Quanto fondati sono questi timori? Il financial fair play cambierà radicalmente e in peggio il calcio europeo?
In primo luogo, l’efficacia del financial fair play va ancora valutata a fondo. Uno dei suoi punti deboli, come ormai sembra chiaro dalle esperienze di PSG e Manchester City, è che il proprietario di un club può alimentare in modo artificiale i ricavi mediante contratti di sponsorizzazione estremamente generosi. Al posto di ripianare le perdite, si gonfiano le entrate. Vedremo se questa strada verrà percorsa da altri club e come reagirà l’Uefa.
In secondo luogo, occorre ricordare che alcuni dei club di maggior successo a livello europeo hanno sempre prestato grande attenzione ai bilanci. I due club che hanno disputato la finale dell’ultima edizione della Champions League, il Bayern Monaco e il Borussia Dortmund, sono due società che si sono distinte, negli ultimi anni, per la loro gestione economica oculata e per i bilanci in ordine (anche se il Borussia, circa dieci anni fa, era praticamente sull’orlo del fallimento). Ma va ricordato che anche il Manchester United generava profitti prima che i fratelli Glazer (americani, peraltro) lo comprassero con un leveraged buyout, caricando cioè la società stessa dei debiti contratti per il suo acquisto. E, al contrario, non sempre le politiche di spese sconsiderate di ricchi investitori hanno portato a trionfi sul campo, come mostrano i casi di Anzhi e Malaga. Successi sportivi e gestioni economiche oculate non sono dunque incompatibili.

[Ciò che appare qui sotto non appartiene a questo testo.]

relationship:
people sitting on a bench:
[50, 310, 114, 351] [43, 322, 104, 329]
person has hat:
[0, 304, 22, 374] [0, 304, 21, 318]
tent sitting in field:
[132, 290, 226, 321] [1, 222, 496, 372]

In terzo luogo, il sistema attuale garantisce una certa mobilità tra le diverse categorie (quest’anno in Italia avremo per la prima volta in serie A il Sassuolo, ad esempio), ma in misura molto minore ai vertici. Negli ultimi 10 anni solo quattro squadre hanno vinto la Premier League e solo tre la Liga e la Serie A. L’ultima volta che una squadra “provinciale” ha vinto lo scudetto in Italia risale ormai a quasi trenta anni fa, con l’Hellas Verona. Quasi nessuno pensa che la Liga possa essere vinta quest’anno da un club diverso da Real Madrid e Barcellona. I grandi club hanno sempre avuto maggiori probabilità di vincere, come è ovvio che sia. Il nesso tra financial fair play e minore concorrenza sportiva non sembra quindi scontato. Ancora più avventurosa è la previsione dell’”americanizzazione” del calcio europeo. Passare a un sistema che, ad esempio, non prevede retrocessioni e con playoff alla fine della stagione, è molto rischioso perché va contro la tradizione e le abitudini di gran parte dei tifosi europei. Dubito che qualcuno voglia veramente testare la reazione dei tifosi a un simile cambiamento.

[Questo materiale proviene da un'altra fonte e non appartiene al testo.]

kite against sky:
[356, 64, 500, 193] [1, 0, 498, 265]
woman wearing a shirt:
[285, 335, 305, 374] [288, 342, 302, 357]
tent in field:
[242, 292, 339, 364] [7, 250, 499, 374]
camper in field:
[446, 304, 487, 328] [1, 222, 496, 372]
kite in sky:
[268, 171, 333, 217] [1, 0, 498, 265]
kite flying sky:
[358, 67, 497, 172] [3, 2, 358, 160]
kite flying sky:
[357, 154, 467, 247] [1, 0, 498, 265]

Il calcio è sempre di più un fenomeno globale e proprio per questo attira nuovi investitori, a volte provenienti da Paesi senza tradizione (il tormentone dell’estate calcistica è stato il passaggio dell’Inter all’indonesiano Thohir), che portano metodi di gestione diversi da quelli abituali e i cui effetti sono a volte difficili da prevedere. Il tempo dei presidenti “ricchi scemi” è agli sgoccioli ed è giusto interrogarsi sull’evoluzione del calcio. Ma è difficile concludere che regole che hanno l’obiettivo di condurre le società ad avere una gestione finanziaria più oculata siano contro l’interesse di lungo periodo dei tifosi e del calcio stesso. Godiamoci dunque questo lungo anno calcistico. Il Brasile è (quasi) alle porte.